Thursday, April 28, 2005

The Trouble With Tom

Game 22 - Mets

Braves 8, Mets 4
Record: 11-11

Friends, New Yorkers, residents of the Township, lend me your eyes;
I come to bury Glavine, not to praise him.
The evil that Mets do lives after them;
The good is oft interred with their bones;
So let it be with Glavine.

The alternate version of Marc Antony's words ("Shakespeare at The Met" with a new meaning) lacks the ironic tilt of the original text, i.e., this won't be a shout-out in shout-at's clothing. It's more literal, and miles less literary.

Countless words have been written and uttered about how Tom Glavine gets hammered by the Braves every time out, and they're not wrong. I contend, however, that Glavine, in this stage of his career, isn't merely bad against the Braves but bad against any team with even a middling level of talent. So far this season he's had good outings against only the emasculated Astros and the next-stop-5th-place Nationals, 22nd and 28th in the league in run production, respectively. Beyond that, he's been shelled by the Reds, Marlins, and Braves, and looked pretty shabby doing so. You can theorize all you want about familiarity breeding three-run-jacks and the Braves simply having his number, but when (a) greenhorn Wilson Betemit collects his first career home run off the guy and (b) other clubs get to him at will, it appears there's more to it than that. And there is.

Granted, there was plenty of discourse on the woes of Tom Glavine two years ago when his Opening Day start played out like the first scene of Saving Private Ryan, and a season of 9-14/4.52 didn't silence the critics who called him "mediocre," "bait and switch," "a giant waste of money," and even "total crap." (And that was just on this site.) Truth be told, however, if you were to magically eradicate his games against his former team that season, he would have had a much more respectable year. Minus the five outings versus the Bravos, his numbers would have been 9-9/3.80. On that 2003 team, the record is outstanding and the ERA is more than serviceable. That year, the scribblings detailing Atlanta owning old #47 were dead on.

Fast forward to last year. (You can do that at Misery Loves Company because we don't write squat in the offseason.) Glavine's 11-14/3.60 campaign -- yes, record and ERA are sometimes just the tip of the iceberg, but in this case, the old school numbers tell the tale just fine -- would have been 10-12/3.32 sans scalpings by the Braves, just marginally better. Though he was certainly still shaky against Atlanta, he wasn't that much worse against them than everybody else.

Now fast forward to . . . now. Tom Glavine still hangs out in that "Property of Atlanta Braves Baseball Club" T-shirt, but a higher and higher percentage of the league is getting to him every time out. He's getting peppered not only by former battery mates (Eddie Perez hit a crucial two-run tater off TG yesterday) but by random journeymen, utility guys, and futureless rookies of every squad. More and more guys will have personal highlights to tell their grandkids, "I hit a home run off a Hall of Fame pitcher." It's starting to get very ugly for Tom Glavine, and not simply because the Atlanta Braves hit him consistently hard.
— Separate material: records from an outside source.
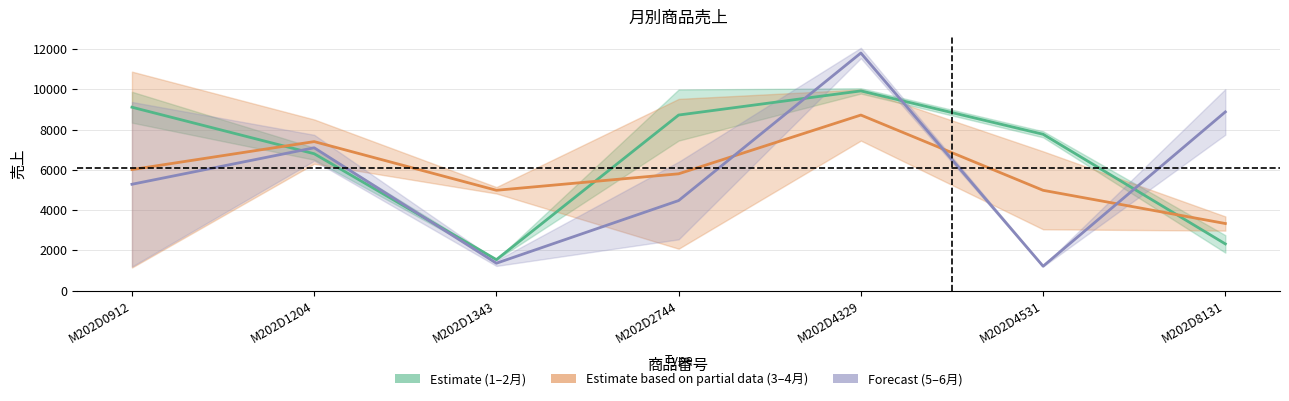

What is the maximum value for Forecast (5–6月)?

11799.0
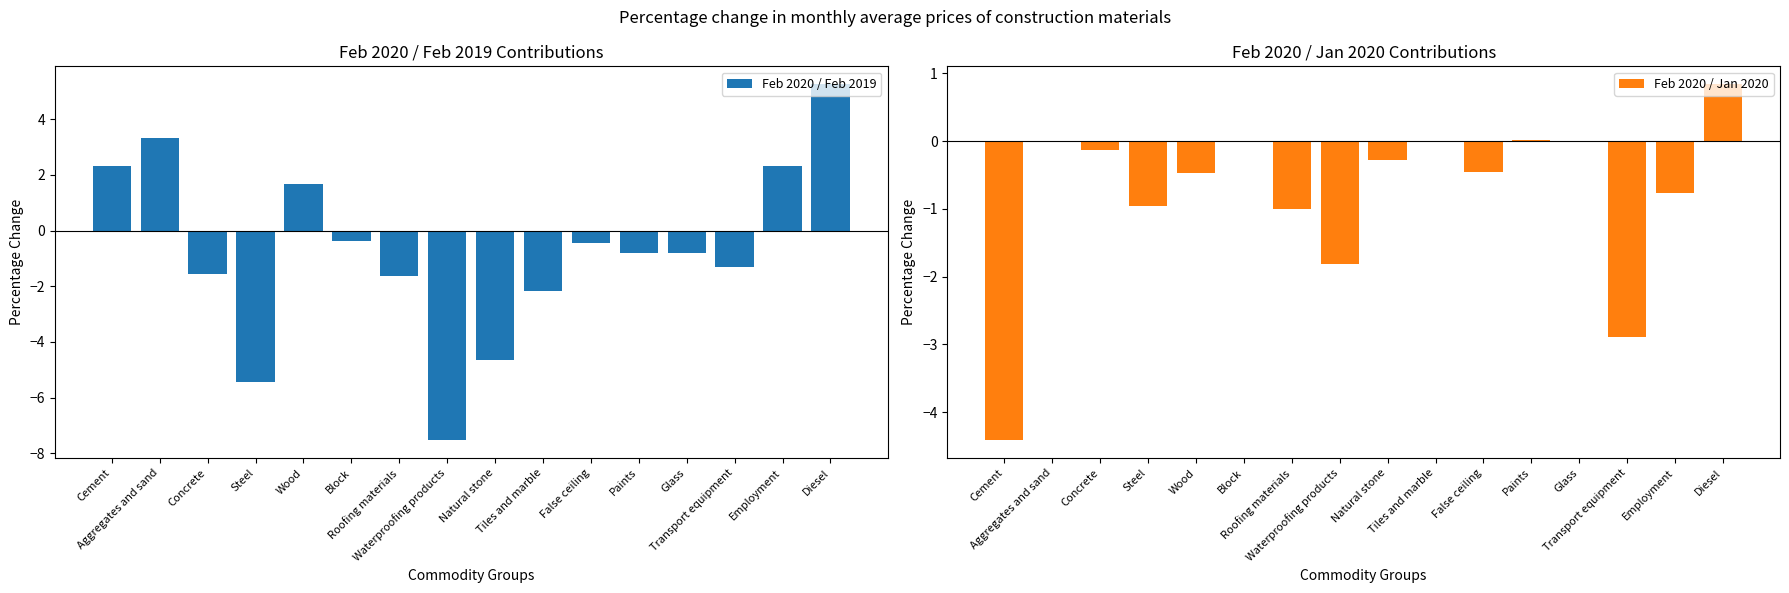

What is the label of the 5th bar from the right?

Paints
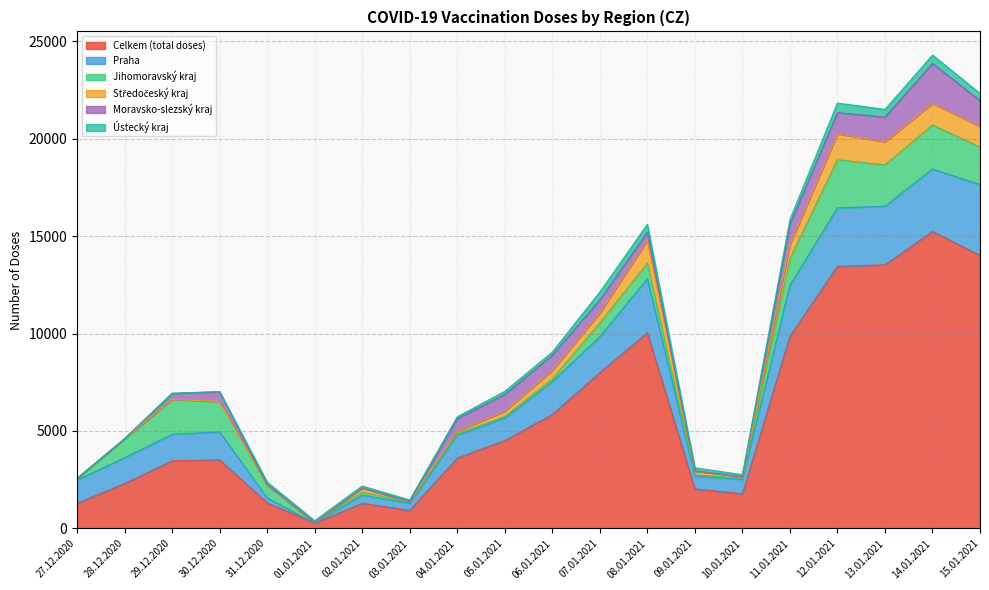

What is the sum of all Středočeský kraj values?

8446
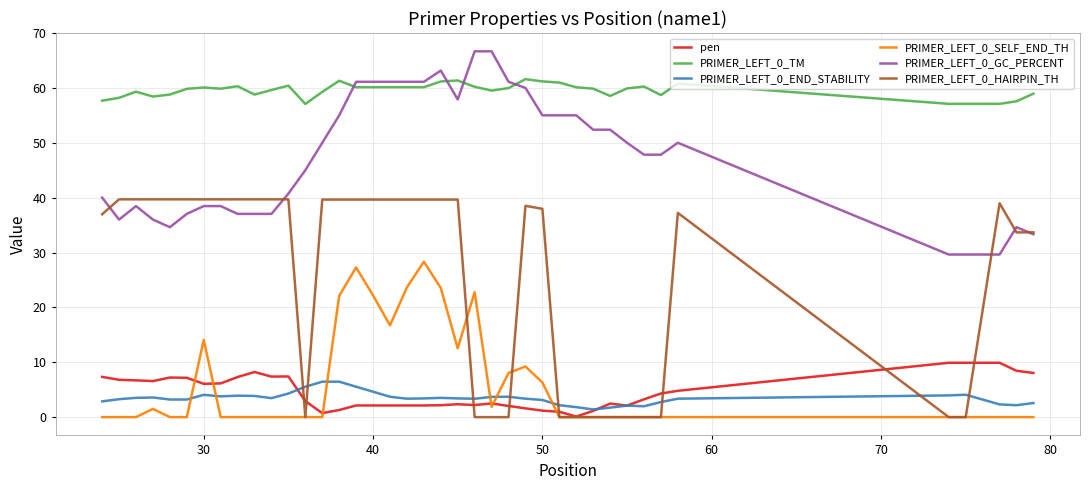

What are all the series names shown in the legend?

pen, PRIMER_LEFT_0_TM, PRIMER_LEFT_0_END_STABILITY, PRIMER_LEFT_0_SELF_END_TH, PRIMER_LEFT_0_GC_PERCENT, PRIMER_LEFT_0_HAIRPIN_TH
In truth, Glavine may well have some gas in the tank, as the stats of the last couple of years contend. But worth noting is that Glavine, like many an aging veteran, was significantly stronger in the early months of the past two seasons and seemed to tire as the season played out. In '03, his ERA went up in every month but one, and in '04 he seemed poised to battle for the ERA title in the first half of the season, closing June with a 2.16 mark, but threw up (or was that me throwing up) monthly averages of 4.31, 5.79, and 6.69 over the last three months. He wears out. Duh. But if he's getting roughed up throughout April, as his current 5.67 ERA and my constant cringing throughout his starts seem to indicate, August and September might be bloodbaths the likes of which we haven't seen here in some time.
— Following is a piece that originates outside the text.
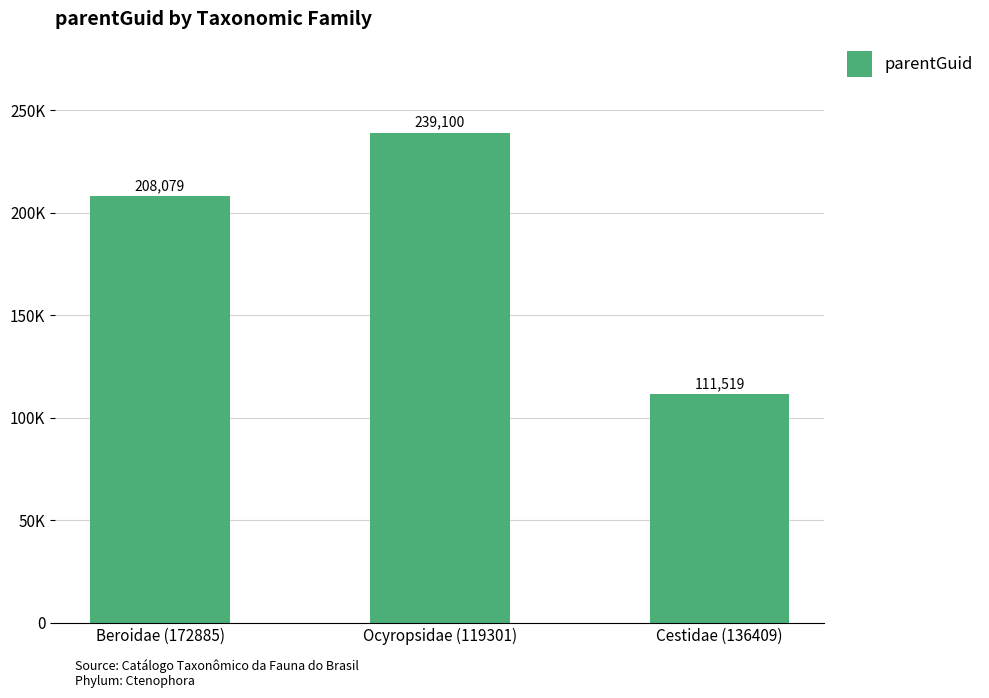

Does the chart contain any negative values?

No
I guess I just wanted to dispel the SportsCenter-deep notion that Tom Glavine's troubles lie mostly within Atlanta, aka the city Peter Angelos should have targeted as being void of "real baseball fans." (Nice nasty aside with zero relevance, I know, but the opportunity to slag Angelos and Braves fans in one phrase cannot be resisted.) Somehow, though, this has come across as an assault on Glavine. So be it. His veteran presence, somewhere between that of the noble sages some other teams sport and the clubhouse carcinogens of last year, isn't worth the damage to the Mets' chances and the dollars it's costing them -- this year and especially next year, if that happens. Andrew at Chuck 'n' Duck mused a couple of weeks ago whether Tom Glavine is a Met, and he concluded that by now he is one. If May goes like April, it won't be for long.

Just to bookend utter drivel with sacred verse, let's hope April is indeed the cruelest month for the pitcher. I'm not so sure it will be, though. Prove me wrong, Tom Glavine. Make me look ignorant, and bliss will follow.